▶ **WHAT TO WORK ON**
The answer must consist of every line below that holds the word "test".

▶ **ENTRIES SHOWN**
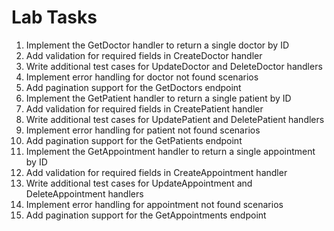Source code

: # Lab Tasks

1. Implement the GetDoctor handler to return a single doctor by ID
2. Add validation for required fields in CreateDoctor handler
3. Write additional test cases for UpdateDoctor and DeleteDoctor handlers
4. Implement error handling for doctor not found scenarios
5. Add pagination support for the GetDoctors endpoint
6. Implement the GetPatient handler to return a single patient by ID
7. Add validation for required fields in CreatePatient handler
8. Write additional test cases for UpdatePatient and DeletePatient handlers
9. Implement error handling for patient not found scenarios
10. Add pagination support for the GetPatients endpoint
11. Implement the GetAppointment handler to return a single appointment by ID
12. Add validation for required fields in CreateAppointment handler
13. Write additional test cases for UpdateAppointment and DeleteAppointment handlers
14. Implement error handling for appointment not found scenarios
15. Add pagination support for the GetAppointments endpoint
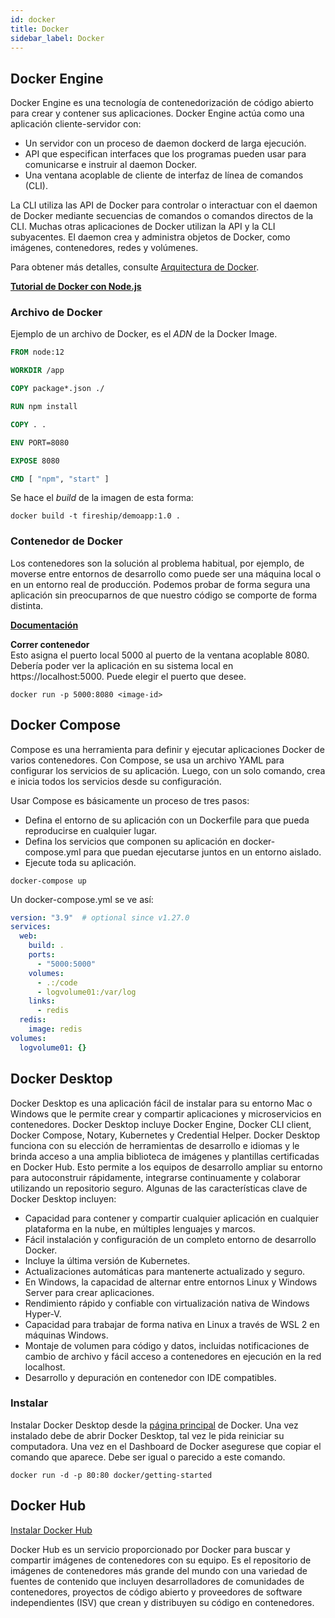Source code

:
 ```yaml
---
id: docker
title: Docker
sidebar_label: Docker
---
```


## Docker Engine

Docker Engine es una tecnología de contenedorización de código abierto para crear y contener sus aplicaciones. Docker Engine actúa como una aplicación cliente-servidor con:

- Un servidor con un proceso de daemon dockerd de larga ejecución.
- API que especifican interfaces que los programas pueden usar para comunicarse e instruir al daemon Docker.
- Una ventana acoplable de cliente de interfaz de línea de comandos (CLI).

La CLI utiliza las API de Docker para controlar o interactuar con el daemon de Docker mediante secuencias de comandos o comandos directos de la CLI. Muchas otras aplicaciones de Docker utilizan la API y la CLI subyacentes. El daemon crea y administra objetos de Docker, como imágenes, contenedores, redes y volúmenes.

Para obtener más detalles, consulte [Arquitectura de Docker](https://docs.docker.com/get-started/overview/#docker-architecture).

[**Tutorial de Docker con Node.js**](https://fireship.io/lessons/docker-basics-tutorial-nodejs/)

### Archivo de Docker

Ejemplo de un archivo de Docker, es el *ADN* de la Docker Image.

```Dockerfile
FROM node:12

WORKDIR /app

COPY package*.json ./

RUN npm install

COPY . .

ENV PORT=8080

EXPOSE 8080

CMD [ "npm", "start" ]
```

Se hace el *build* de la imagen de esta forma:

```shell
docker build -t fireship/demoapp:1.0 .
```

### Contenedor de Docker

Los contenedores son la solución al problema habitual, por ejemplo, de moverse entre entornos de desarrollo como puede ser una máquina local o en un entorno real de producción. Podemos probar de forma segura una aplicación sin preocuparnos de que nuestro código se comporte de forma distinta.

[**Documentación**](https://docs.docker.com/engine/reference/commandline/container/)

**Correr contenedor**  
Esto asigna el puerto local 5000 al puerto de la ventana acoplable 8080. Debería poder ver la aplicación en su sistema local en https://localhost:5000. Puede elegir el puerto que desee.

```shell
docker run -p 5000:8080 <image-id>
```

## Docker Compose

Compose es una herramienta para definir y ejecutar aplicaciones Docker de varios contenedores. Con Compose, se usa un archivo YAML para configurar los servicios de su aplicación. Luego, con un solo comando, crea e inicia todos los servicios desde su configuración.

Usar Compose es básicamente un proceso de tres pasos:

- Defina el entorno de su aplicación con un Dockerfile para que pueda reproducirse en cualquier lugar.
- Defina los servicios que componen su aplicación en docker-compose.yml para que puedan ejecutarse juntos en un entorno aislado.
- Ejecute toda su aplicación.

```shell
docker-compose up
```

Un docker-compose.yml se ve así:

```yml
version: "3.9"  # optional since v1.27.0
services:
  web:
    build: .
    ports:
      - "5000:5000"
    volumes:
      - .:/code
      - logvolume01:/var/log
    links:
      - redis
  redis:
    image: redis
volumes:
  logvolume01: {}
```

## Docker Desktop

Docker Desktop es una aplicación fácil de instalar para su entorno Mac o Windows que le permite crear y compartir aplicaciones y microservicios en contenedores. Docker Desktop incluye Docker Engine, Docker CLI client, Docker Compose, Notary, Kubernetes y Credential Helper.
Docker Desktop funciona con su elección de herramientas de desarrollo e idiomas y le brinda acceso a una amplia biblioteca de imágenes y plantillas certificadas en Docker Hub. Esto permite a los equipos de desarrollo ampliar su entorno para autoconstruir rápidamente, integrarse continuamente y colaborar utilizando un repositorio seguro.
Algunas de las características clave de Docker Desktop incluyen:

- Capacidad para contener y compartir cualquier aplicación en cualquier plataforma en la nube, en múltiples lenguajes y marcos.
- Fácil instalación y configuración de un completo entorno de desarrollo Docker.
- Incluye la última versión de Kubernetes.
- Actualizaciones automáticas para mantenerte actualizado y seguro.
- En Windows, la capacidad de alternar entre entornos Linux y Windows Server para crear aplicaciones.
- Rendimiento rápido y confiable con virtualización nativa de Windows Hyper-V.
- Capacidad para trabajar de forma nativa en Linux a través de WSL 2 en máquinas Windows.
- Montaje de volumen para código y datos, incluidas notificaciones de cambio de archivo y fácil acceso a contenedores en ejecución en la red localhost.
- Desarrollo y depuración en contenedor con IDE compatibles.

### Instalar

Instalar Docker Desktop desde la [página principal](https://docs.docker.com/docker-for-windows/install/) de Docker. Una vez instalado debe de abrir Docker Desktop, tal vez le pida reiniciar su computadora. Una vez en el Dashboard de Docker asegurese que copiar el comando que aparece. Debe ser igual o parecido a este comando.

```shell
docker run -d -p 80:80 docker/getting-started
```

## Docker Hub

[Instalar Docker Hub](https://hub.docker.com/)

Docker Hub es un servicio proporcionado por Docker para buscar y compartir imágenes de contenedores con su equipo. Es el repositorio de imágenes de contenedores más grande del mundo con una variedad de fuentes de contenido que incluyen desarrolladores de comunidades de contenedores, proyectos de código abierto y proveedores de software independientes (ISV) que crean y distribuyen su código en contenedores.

▶ **ANSWER FOR THE TASK**
3. Write additional test cases for UpdateDoctor and DeleteDoctor handlers
8. Write additional test cases for UpdatePatient and DeletePatient handlers
13. Write additional test cases for UpdateAppointment and DeleteAppointment handlers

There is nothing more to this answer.